The significance of turning healthy players into bloodied bodies, white players into Africans, and living players into gods, ghosts, statues and corpses are the focus of this book.

Inventions of the Skin combines archival and materialist work on the early modern history of stage paint with period and contemporary accounts of embodiment and the phenomenology of audience reception.

As this study recovers the concrete technology behind this grammar, it demonstrates the shaping influence of cosmetic materiality upon the content and the practical execution of plays.

Addressing current debates about the relationship between early- and pre-modern subjectivity and embodiment, this book furthermore challenges the persistent notion that the drama of Shakespeare and his contemporaries was built predominantly around a new, 'modern'language of interiority.

It illuminates a history of the stage technology of paint that extends backward to the 1460s York cycle and forward to the 1630s.

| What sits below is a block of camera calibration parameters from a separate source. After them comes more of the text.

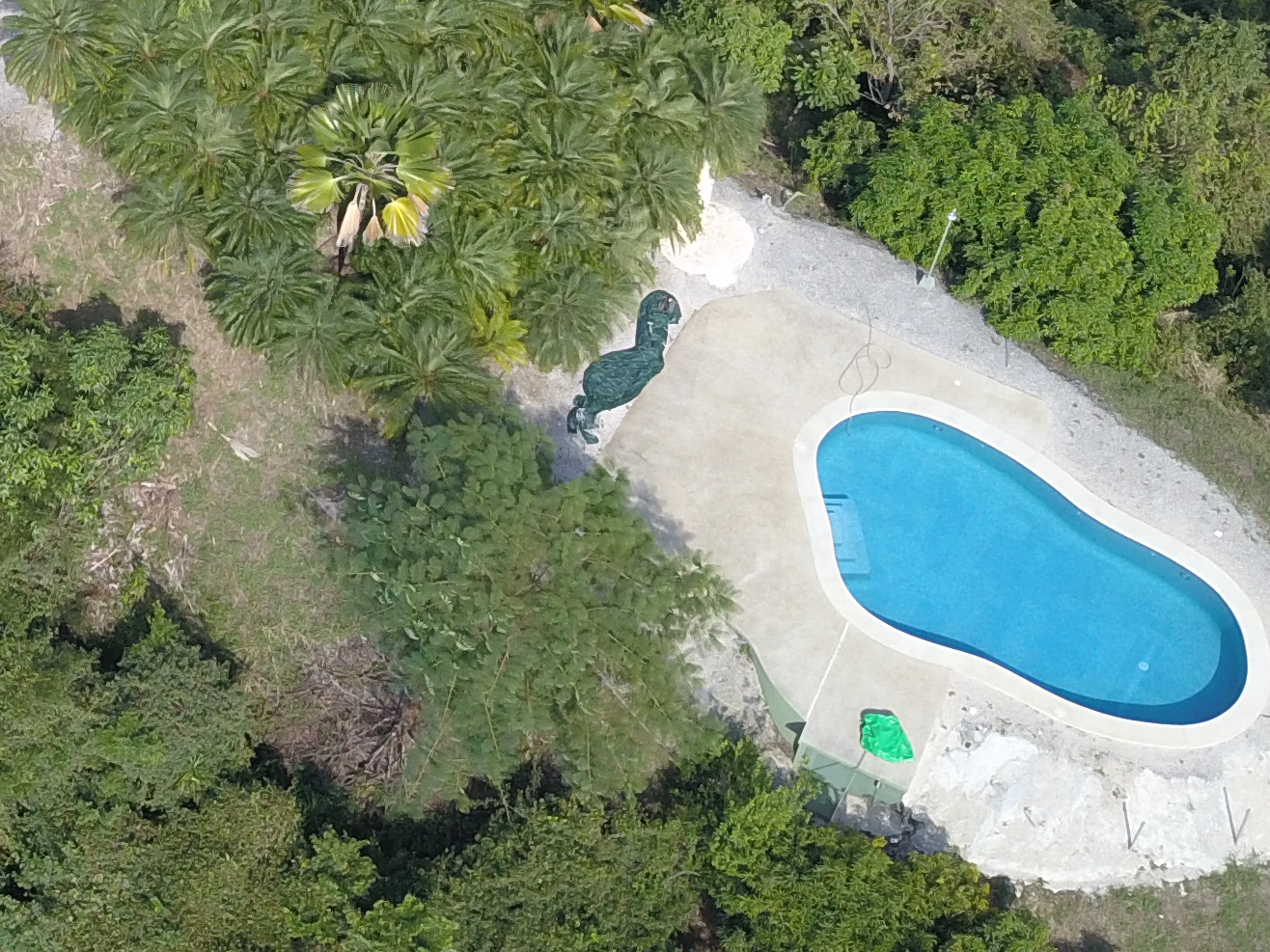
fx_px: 2898
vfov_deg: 18.3
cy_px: 43
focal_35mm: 79
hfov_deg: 24.0
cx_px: 105
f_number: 2.2
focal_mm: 4.73
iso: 100
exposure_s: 1/844
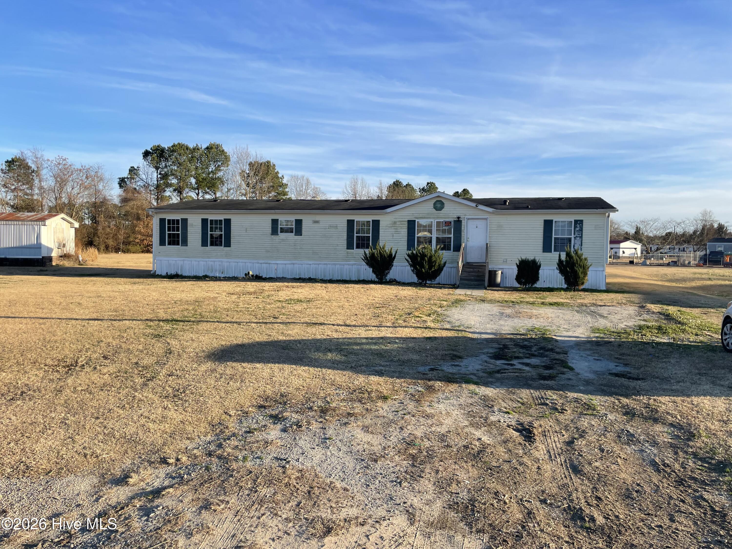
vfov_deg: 53.1
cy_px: 274
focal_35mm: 26
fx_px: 550
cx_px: 366
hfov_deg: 67.3
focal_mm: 4.2
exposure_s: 1/1715
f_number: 1.6
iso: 32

It includes 4 chapters that examine goldface and divinity in York's Corpus Christi play, bloodiness in Elizabethan and Jacobean drama, racial masquerade within seventeenth-century court performances and popular plays, and whiteface, death and 'stoniness' across a range of plays, from sixteenth-century Protestant hagiographies to Jacobean tragedies to Shakespeare's late romances.

It recovers a crucial grammar of theatrical representation and argues that the onstage embodiment of characters forms an important and overlooked aspect of stage representation.